----- LISTED RECORDS -----

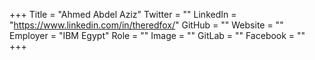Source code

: +++
Title = "Ahmed Abdel Aziz"
Twitter = ""
LinkedIn = "https://www.linkedin.com/in/theredfox/"
GitHub = ""
Website = ""
Employer = "IBM Egypt"
Role = ""
Image = ""
GitLab = ""
Facebook = ""
+++

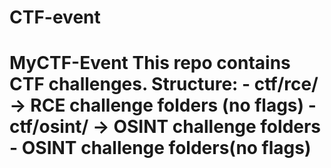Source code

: # CTF-event
# MyCTF-Event  This repo contains CTF challenges.  Structure: - ctf/rce/      -> RCE challenge folders (no flags) - ctf/osint/    -> OSINT challenge folders - OSINT challenge folders(no flags)      
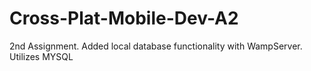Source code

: # Cross-Plat-Mobile-Dev-A2
2nd Assignment. Added local database functionality with WampServer. Utilizes MYSQL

-----

**WHAT IS EXPECTED:** Reproduce the source text of all the records above word for word, omitting the pictures.

**PROBLEM SOLUTION:**
Source code

: +++
Title = "Ahmed Abdel Aziz"
Twitter = ""
LinkedIn = "https://www.linkedin.com/in/theredfox/"
GitHub = ""
Website = ""
Employer = "IBM Egypt"
Role = ""
Image = ""
GitLab = ""
Facebook = ""
+++

Source code

: # CTF-event
# MyCTF-Event  This repo contains CTF challenges.  Structure: - ctf/rce/      -> RCE challenge folders (no flags) - ctf/osint/    -> OSINT challenge folders - OSINT challenge folders(no flags)      
Source code

: # Cross-Plat-Mobile-Dev-A2
2nd Assignment. Added local database functionality with WampServer. Utilizes MYSQL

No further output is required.